Israel was scattered because the people broke the commandments and stoned the prophets. When they were scattered, it was with a promise that they would be gathered again. 

“God wants everyone, on both sides of the veil, to enjoy the blessings of His covenant,” President Nelson said. 

Those who make sacred covenants and keep them are promised eternal life and exaltation. And these covenants and blessings are open to all. 

“The covenant path is open to all. We plead with everyone to walk that path with us. No other work is so universally inclusive,” President Nelson said. 

President Nelson, dressed in white, and Sister Nelson, pose for a photo with the Washington D.C. Temple in the background.
President Russell M. Nelson of The Church of Jesus Christ of Latter-day Saints and his wife, Sister Wendy Nelson, walk the grounds of the Washington D.C. Temple in Kensington, Maryland, on Saturday August 13, 2022. | Jeffrey D. Allred, Deseret News

Path of love 

“The covenant path is a path of love — that incredible hesed, that compassionate caring for and reaching out to each other. Feeling that love is liberating and uplifting,” he said. 

The covenant path is also about a person’s relationship with God — “our hesed relationship with Him.” 

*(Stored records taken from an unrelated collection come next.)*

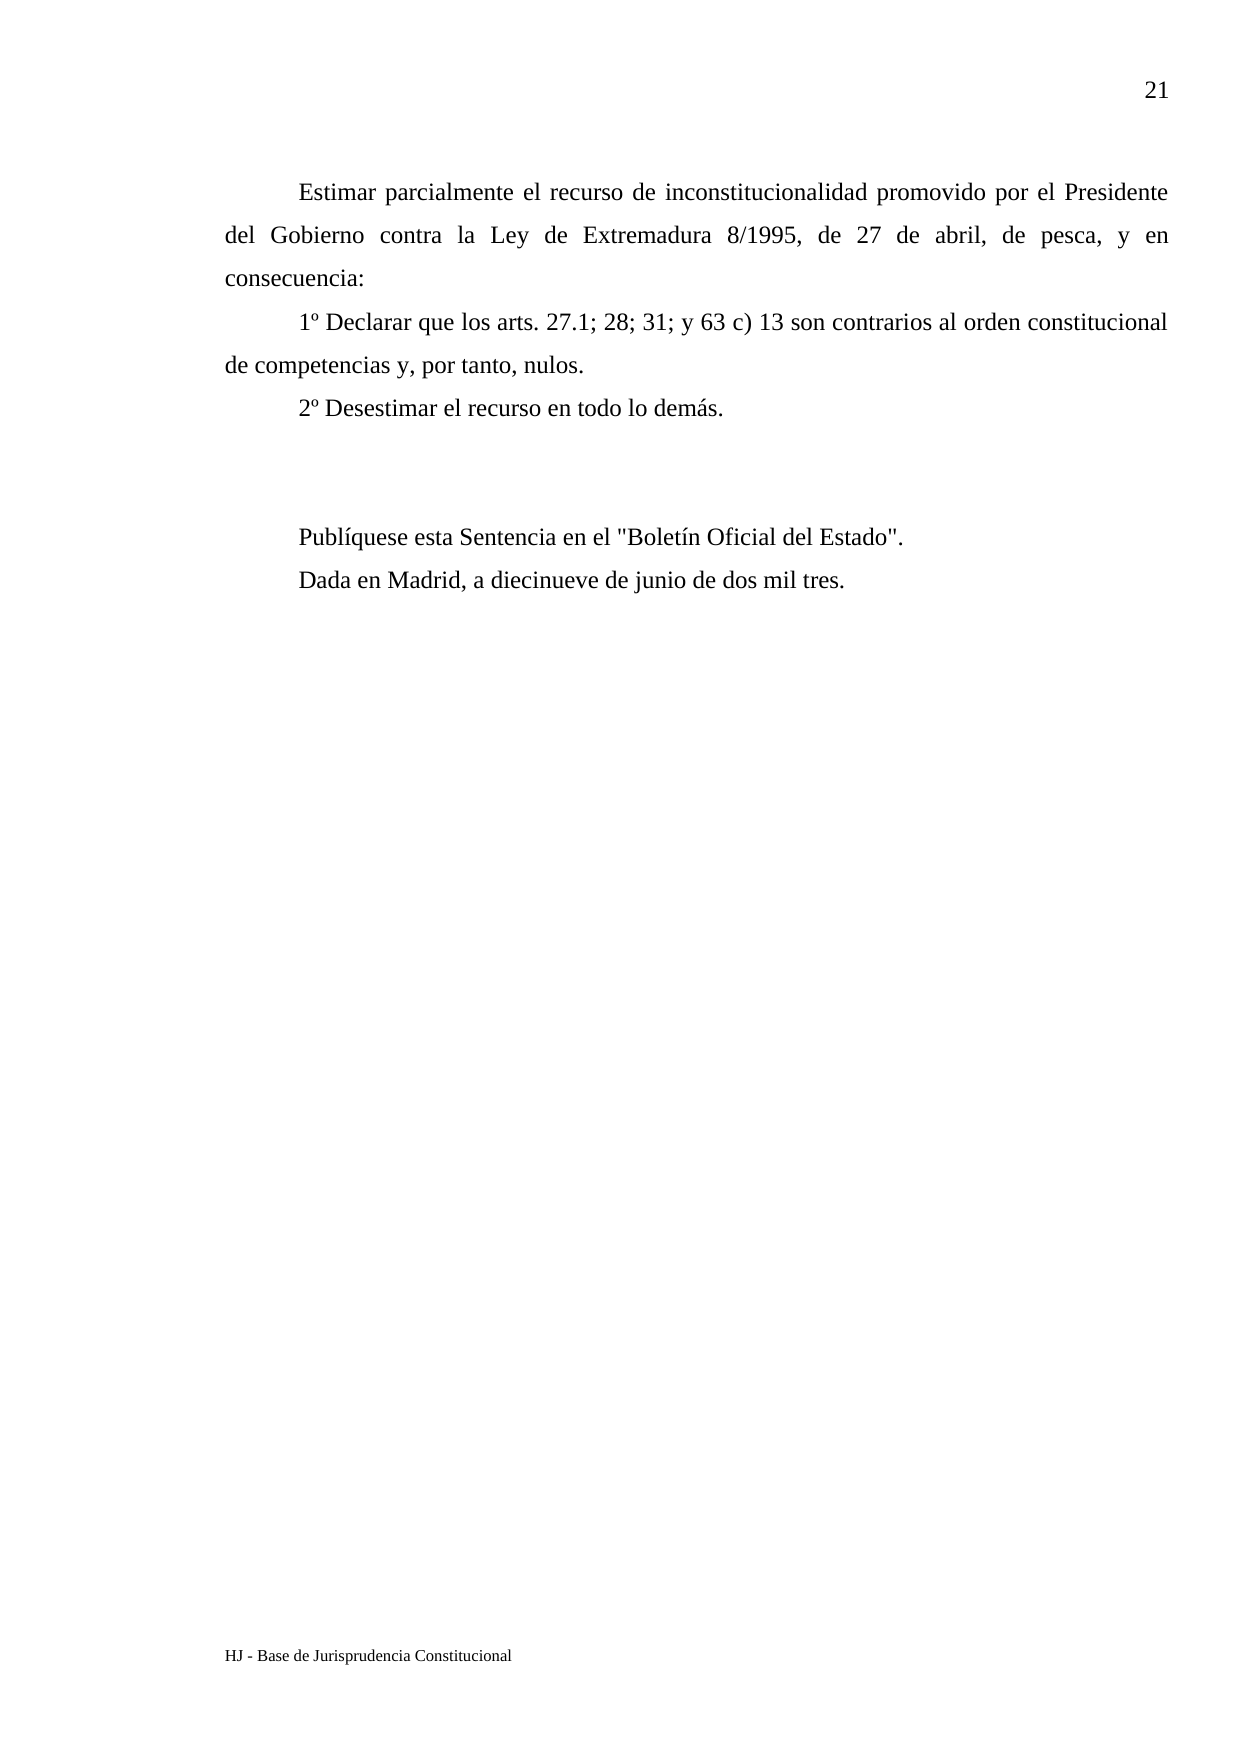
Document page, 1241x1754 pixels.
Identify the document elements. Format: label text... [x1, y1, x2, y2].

text Estimar parcialmente el recurso de inconstitucionalidad promovido por el Presidente del Gobierno contra la Ley de Extremadura 8/1995, de 27 de abril, de pesca, y en consecuencia: [224, 177, 1169, 292]
text 2º Desestimar el recurso en todo lo demás. [224, 393, 1169, 422]
text Dada en Madrid, a diecinueve de junio de dos mil tres. [224, 565, 1169, 594]
text Publíquese esta Sentencia en el "Boletín Oficial del Estado". [224, 522, 1169, 551]
text 1º Declarar que los arts. 27.1; 28; 31; y 63 c) 13 son contrarios al orden constitucional de competencias y, por tanto, nulos. [224, 307, 1169, 378]
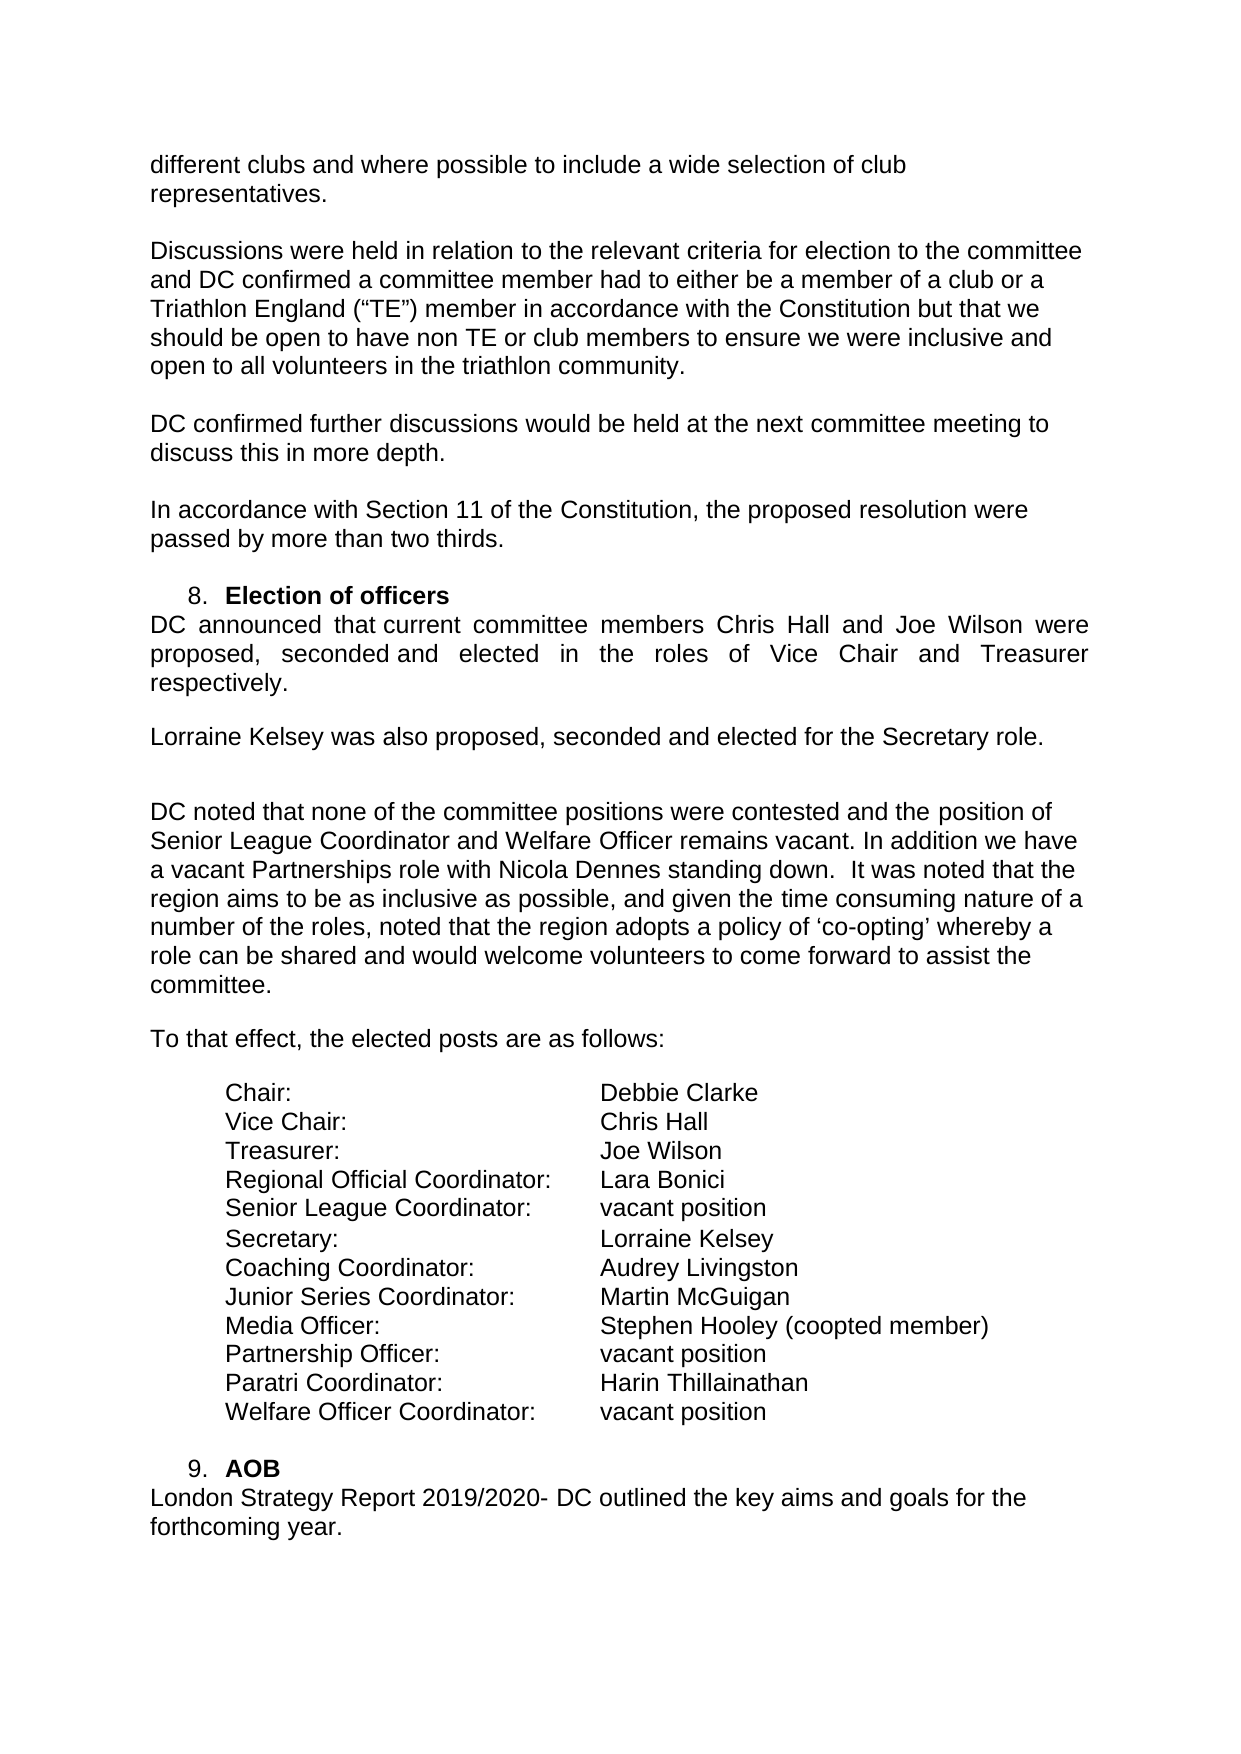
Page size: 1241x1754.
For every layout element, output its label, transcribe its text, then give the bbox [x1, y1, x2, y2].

text Regional Official Coordinator: Lara Bonici [150, 1165, 1090, 1193]
text Lorraine Kelsey was also proposed, seconded and elected for the Secretary role. [150, 722, 1090, 751]
text Secretary: Lorraine Kelsey [150, 1224, 1090, 1253]
text Welfare Officer Coordinator: vacant position [150, 1397, 1090, 1426]
text To that effect, the elected posts are as follows: [150, 1024, 1090, 1053]
text DC announced that current committee members Chris Hall and Joe Wilson were proposed, seconded and elected in the roles of Vice Chair and Treasurer respectively. [150, 610, 1090, 696]
text Treasurer: Joe Wilson [150, 1136, 1090, 1165]
text Media Officer: Stephen Hooley (coopted member) [150, 1311, 1090, 1339]
text Senior League Coordinator: vacant position [150, 1193, 1090, 1222]
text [150, 150, 1090, 207]
text Chair: Debbie Clarke [150, 1078, 1090, 1107]
text Junior Series Coordinator: Martin McGuigan [150, 1282, 1090, 1311]
list AOB [187, 1454, 1090, 1483]
text London Strategy Report 2019/2020- DC outlined the key aims and goals for the forthcoming year. [150, 1483, 1090, 1541]
text Coaching Coordinator: Audrey Livingston [150, 1253, 1090, 1282]
text DC noted that none of the committee positions were contested and the position of Senior League Coordinator and Welfare Officer remains vacant. In addition we have a vacant Partnerships role with Nicola Dennes standing down. It was noted that the region aims to be as inclusive as possible, and given the time consuming nature of a number of the roles, noted that the region adopts a policy of ‘co-opting’ whereby a role can be shared and would welcome volunteers to come forward to assist the committee. [150, 797, 1090, 999]
text Discussions were held in relation to the relevant criteria for election to the committee and DC confirmed a committee member had to either be a member of a club or a Triathlon England (“TE”) member in accordance with the Constitution but that we should be open to have non TE or club members to ensure we were inclusive and open to all volunteers in the triathlon community. [150, 236, 1090, 380]
list Election of officers [187, 581, 1090, 610]
text Partnership Officer: vacant position [150, 1339, 1090, 1368]
text Paratri Coordinator: Harin Thillainathan [150, 1368, 1090, 1397]
text Vice Chair: Chris Hall [150, 1107, 1090, 1136]
text In accordance with Section 11 of the Constitution, the proposed resolution were passed by more than two thirds. [150, 495, 1090, 552]
text DC confirmed further discussions would be held at the next committee meeting to discuss this in more depth. [150, 409, 1090, 466]
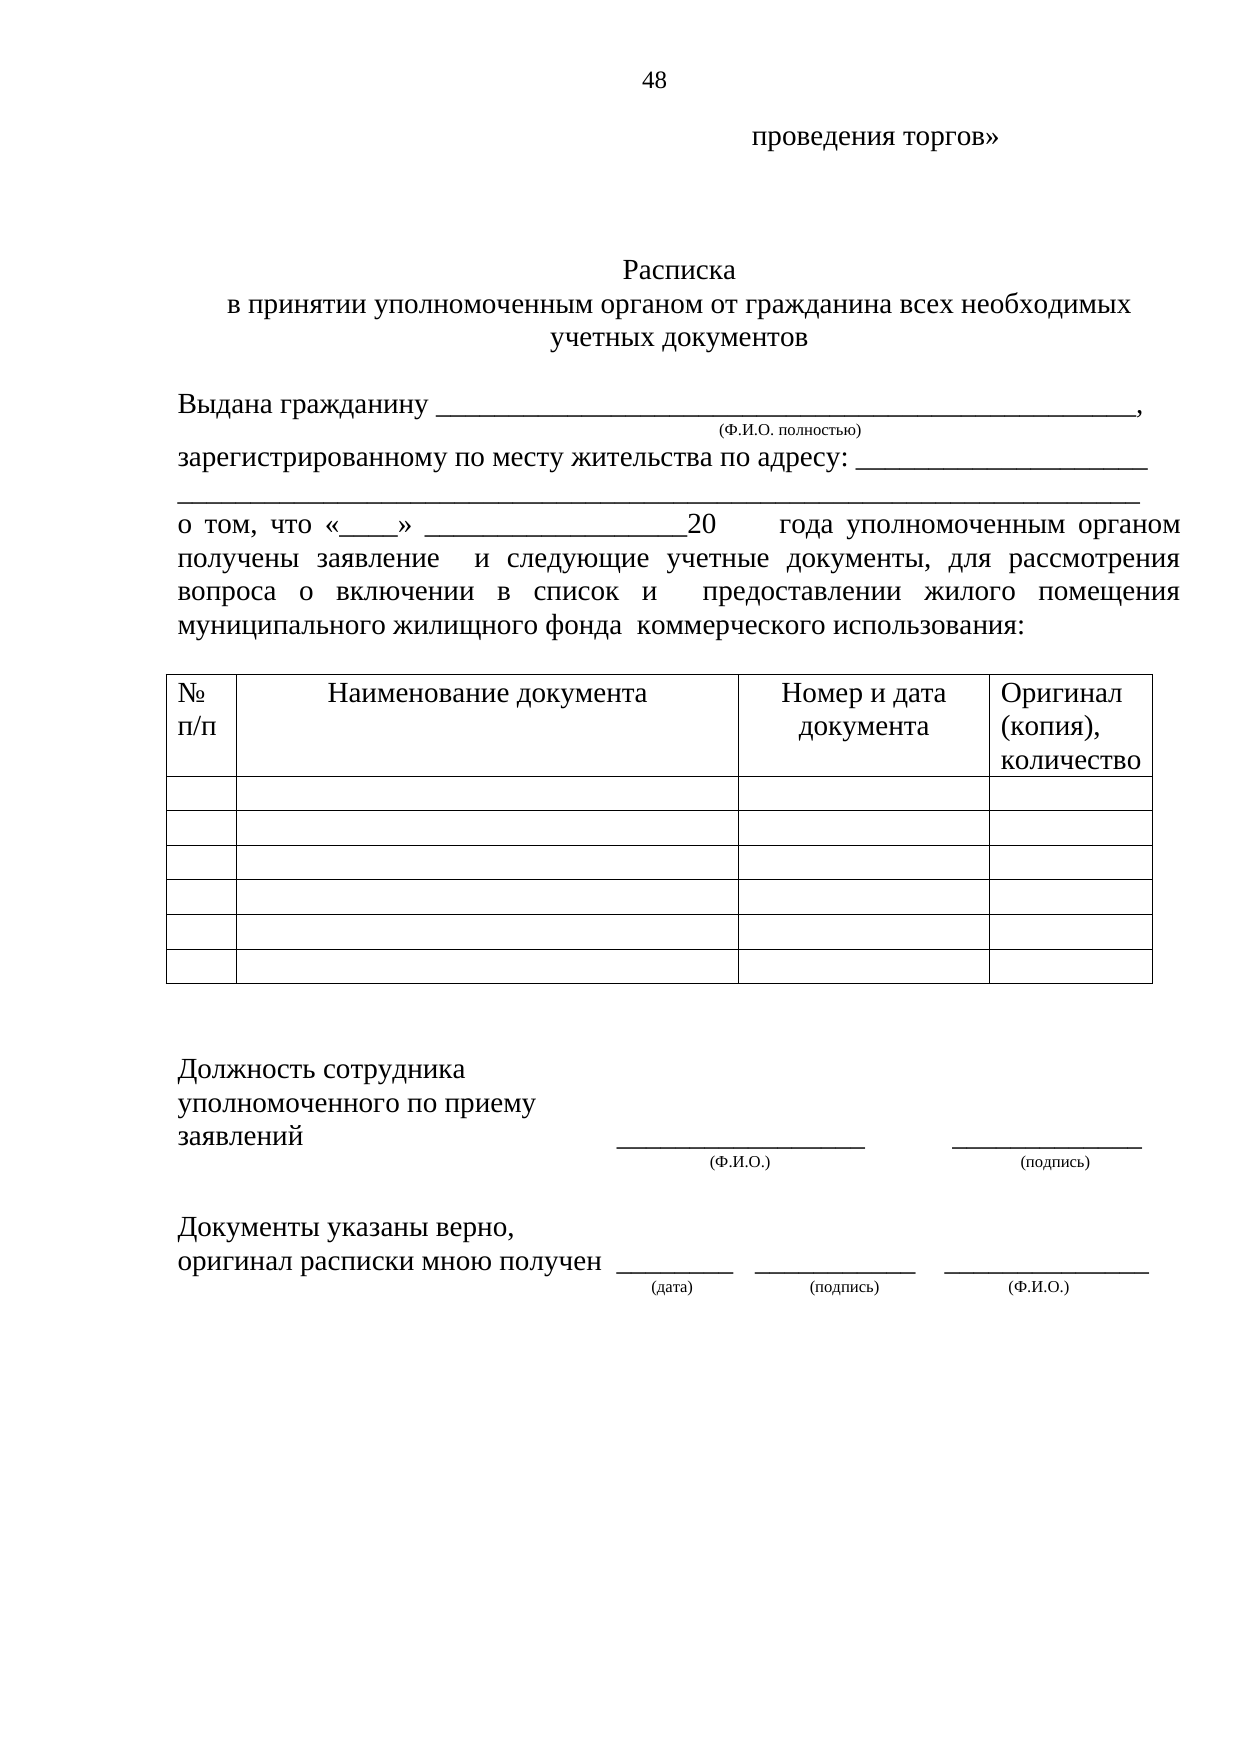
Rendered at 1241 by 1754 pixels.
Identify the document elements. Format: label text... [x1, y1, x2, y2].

table_cell [739, 950, 989, 983]
table_cell [739, 880, 989, 914]
text проведения торгов» [635, 118, 1181, 152]
table_header Номер и дата документа [739, 675, 989, 776]
text Расписка [177, 252, 1181, 286]
table_cell [990, 846, 1152, 879]
text оригинал расписки мною получен ________ ___________ ______________ [177, 1243, 1181, 1276]
table_cell [167, 777, 236, 810]
table_header Наименование документа [237, 675, 738, 776]
table_cell [237, 846, 738, 879]
table_cell [237, 880, 738, 914]
table_cell [990, 915, 1152, 948]
table_header Оригинал (копия), количество [990, 675, 1152, 776]
table_cell [237, 777, 738, 810]
text о том, что «____» __________________20 года уполномоченным органом получены заявление и следующие учетные документы, для рассмотрения вопроса о включении в список и предоставлении жилого помещения муниципального жилищного фонда коммерческого использования: [177, 506, 1181, 640]
table_cell [739, 915, 989, 948]
text заявлений _________________ _____________ [177, 1118, 1181, 1152]
text __________________________________________________________________ [177, 473, 1181, 506]
text (Ф.И.О. полностью) [177, 420, 1181, 439]
table_cell [990, 777, 1152, 810]
table_cell [990, 811, 1152, 845]
text (дата) (подпись) (Ф.И.О.) [177, 1276, 1181, 1296]
table_cell [237, 915, 738, 948]
text зарегистрированному по месту жительства по адресу: ____________________ [177, 439, 1181, 473]
text Должность сотрудника [177, 1051, 1181, 1085]
table_cell [167, 846, 236, 879]
table_cell [167, 880, 236, 914]
table_cell [990, 880, 1152, 914]
table_cell [167, 915, 236, 948]
table_cell [739, 811, 989, 845]
text Выдана гражданину ________________________________________________, [177, 386, 1181, 420]
table_cell [167, 950, 236, 983]
table_cell [739, 777, 989, 810]
text (Ф.И.О.) (подпись) [177, 1152, 1181, 1171]
table_cell [237, 811, 738, 845]
text уполномоченного по приему [177, 1085, 1181, 1118]
table_cell [739, 846, 989, 879]
text в принятии уполномоченным органом от гражданина всех необходимых учетных документов [177, 286, 1181, 353]
table_cell [237, 950, 738, 983]
table_header № п/п [167, 675, 236, 776]
table_cell [990, 950, 1152, 983]
text Документы указаны верно, [177, 1209, 1181, 1243]
table_cell [167, 811, 236, 845]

“When we enter a covenant with God, we have made a covenant with Him who will always keep His word. He will do everything He can, without infringing on our agency, to help us keep ours,” he said.

In the Book of Mormon, there are references to the everlasting covenant from the title page to the testimonies of Mormon and Moroni. 

“Making a covenant with God changes our relationship with Him forever. It blesses us with an extra measure of love and mercy. It affects who we are and how God will help us become what we can become,” President Nelson said.